*** BRANO FORNITO ***

Quando non c’è nulla di comune tra chi governa e chi è
governato, non c’è neppure amicizia tra loro, giacché non c’è giustizia; per
esempio, tra artigiano e strumento, tra anima e corpo, tra padrone e schiavo
[…]. Ma verso esseri inanimati non è possibile né amicizia né giustizia. Ma
neppure verso un cavallo o un bue, né verso uno schiavo in quanto schiavo. Non
c’è niente di comune, infatti, in quanto lo schiavo è uno strumento animato, e
lo strumento è uno schiavo inanimato. Quindi, non è possibile amicizia verso di
lui in quanto schiavo, ma è possibile in quanto uomo: si ritiene, infatti che
ogni uomo può avere un rapporto di giustizia con chiunque abbia la possibilità
di avere in comune con lui una legge o un patto; e, per conseguenza, si potrà
avere anche un rapporto d’amicizia con uno schiavo nella misura in cui questi è
un uomo[12].

*** MATERIALE ***

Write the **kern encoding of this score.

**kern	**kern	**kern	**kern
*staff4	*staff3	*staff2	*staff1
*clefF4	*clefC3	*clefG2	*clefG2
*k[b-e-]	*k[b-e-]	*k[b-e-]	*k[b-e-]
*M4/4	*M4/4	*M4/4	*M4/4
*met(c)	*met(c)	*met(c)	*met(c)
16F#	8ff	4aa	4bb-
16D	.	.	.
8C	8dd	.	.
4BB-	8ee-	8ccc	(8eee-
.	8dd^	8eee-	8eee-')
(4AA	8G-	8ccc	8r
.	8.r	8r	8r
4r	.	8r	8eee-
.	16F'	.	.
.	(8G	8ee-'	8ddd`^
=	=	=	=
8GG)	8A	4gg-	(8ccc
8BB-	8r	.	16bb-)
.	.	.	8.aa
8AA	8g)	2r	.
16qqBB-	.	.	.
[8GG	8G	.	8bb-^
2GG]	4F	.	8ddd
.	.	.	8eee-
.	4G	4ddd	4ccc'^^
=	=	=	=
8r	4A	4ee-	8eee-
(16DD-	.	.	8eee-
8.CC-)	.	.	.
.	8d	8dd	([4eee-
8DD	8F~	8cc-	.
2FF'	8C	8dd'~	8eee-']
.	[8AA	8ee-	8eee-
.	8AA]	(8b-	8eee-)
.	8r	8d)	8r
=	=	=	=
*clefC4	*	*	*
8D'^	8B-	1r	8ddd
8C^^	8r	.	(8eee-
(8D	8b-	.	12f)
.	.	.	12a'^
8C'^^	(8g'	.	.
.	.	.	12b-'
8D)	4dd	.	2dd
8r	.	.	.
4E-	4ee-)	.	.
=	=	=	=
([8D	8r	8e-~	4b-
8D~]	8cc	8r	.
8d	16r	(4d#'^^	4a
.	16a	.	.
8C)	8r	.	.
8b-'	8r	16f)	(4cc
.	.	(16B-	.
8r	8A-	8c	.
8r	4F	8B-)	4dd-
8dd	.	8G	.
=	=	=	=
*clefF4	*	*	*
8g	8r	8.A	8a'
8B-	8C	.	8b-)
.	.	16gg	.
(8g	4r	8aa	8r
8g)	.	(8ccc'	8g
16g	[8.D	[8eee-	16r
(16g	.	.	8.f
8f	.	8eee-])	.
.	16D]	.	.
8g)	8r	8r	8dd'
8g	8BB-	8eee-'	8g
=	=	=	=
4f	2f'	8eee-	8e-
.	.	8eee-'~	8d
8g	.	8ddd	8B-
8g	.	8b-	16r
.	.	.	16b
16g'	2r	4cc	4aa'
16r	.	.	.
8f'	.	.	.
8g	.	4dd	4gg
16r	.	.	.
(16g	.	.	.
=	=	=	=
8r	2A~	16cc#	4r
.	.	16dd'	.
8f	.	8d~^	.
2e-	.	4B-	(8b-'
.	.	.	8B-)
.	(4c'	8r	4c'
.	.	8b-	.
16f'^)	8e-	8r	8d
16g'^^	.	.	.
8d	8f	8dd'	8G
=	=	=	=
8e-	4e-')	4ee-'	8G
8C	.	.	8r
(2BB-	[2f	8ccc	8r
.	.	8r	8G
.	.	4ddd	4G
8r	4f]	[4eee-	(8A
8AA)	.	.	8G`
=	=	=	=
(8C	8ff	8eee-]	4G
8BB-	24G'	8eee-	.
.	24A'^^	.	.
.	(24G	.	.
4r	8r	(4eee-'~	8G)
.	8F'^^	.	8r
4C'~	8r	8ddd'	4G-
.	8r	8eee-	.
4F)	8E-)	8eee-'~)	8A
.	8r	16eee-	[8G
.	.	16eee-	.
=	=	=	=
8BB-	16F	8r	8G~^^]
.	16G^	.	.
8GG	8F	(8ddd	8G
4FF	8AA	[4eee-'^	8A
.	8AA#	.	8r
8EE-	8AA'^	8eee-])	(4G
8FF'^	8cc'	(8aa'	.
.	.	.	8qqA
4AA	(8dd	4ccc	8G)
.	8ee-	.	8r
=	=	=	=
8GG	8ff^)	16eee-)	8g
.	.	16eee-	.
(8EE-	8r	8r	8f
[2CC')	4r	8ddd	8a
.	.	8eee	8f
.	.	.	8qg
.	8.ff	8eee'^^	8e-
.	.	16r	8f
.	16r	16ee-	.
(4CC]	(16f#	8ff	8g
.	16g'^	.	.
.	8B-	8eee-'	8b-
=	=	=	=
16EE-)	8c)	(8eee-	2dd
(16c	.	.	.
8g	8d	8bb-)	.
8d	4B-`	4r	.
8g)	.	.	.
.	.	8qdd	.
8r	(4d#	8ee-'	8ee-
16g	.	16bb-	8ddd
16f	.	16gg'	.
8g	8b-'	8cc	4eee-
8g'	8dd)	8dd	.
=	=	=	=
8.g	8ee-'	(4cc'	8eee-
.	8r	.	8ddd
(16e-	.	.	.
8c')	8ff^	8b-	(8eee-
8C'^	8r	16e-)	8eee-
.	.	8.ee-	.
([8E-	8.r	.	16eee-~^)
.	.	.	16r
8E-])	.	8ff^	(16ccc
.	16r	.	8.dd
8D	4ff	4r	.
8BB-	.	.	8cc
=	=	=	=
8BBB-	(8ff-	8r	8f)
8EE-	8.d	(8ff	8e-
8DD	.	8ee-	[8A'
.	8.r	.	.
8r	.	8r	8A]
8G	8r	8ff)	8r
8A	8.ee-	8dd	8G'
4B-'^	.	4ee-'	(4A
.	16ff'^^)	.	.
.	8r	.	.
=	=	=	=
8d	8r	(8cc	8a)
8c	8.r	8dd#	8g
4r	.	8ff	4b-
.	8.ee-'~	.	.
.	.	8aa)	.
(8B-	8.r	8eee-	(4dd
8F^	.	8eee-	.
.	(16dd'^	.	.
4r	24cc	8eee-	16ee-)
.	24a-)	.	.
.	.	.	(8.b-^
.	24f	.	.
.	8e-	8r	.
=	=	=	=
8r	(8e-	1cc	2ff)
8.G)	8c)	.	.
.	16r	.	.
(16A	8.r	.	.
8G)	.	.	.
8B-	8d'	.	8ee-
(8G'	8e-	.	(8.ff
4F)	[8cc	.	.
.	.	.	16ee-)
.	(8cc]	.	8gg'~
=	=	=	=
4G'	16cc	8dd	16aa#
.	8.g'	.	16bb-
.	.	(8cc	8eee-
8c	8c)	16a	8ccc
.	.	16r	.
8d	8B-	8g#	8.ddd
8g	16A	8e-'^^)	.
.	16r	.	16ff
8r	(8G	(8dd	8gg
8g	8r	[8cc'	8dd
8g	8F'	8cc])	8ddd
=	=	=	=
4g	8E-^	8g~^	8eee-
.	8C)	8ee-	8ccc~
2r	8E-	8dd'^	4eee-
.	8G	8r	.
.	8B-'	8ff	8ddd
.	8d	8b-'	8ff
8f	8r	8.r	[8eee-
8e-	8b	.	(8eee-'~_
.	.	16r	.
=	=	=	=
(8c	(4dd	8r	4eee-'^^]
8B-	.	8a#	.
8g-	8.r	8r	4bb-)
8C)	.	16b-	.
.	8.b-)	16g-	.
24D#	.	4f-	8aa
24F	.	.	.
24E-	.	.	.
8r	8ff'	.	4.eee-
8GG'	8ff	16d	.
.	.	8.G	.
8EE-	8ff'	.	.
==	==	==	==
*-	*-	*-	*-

***

CONSEGNA A: Traduci in inglese questa frase del brano sull'amicizia e la giustizia: «Ma verso esseri inanimati non è possibile né amicizia né giustizia.»
CONSEGNA B: Prosegui il brano sull'amicizia e la giustizia dopo la sua ultima frase, con un paragrafo di tre o quattro frasi.
I record vengono da un'altra fonte.

RISPOSTA FINALE A: But toward inanimate beings neither friendship nor justice is possible.

RISPOSTA FINALE B:
È chiaro però, da quanto
Aristotele dice degli schiavi, che la «comunanza» che porta con sé «amicizia» e
«giustizia» non è un fatto, bensì l’effetto
di una decisione. Se si escludono gli
schiavi dalla vita in comune, se li si tratta ingiustamente non ci potrà essere
alcuna amicizia con loro. Non è la loro natura
a rendere impossibile l’amicizia, ma ciò
che viene loro fatto, come dimostra la consapevolezza, da
parte di Aristotele, che con gli schiavi umani si potrebbe, in via ipotetica, stabilire
una qualche forma di legge o patto.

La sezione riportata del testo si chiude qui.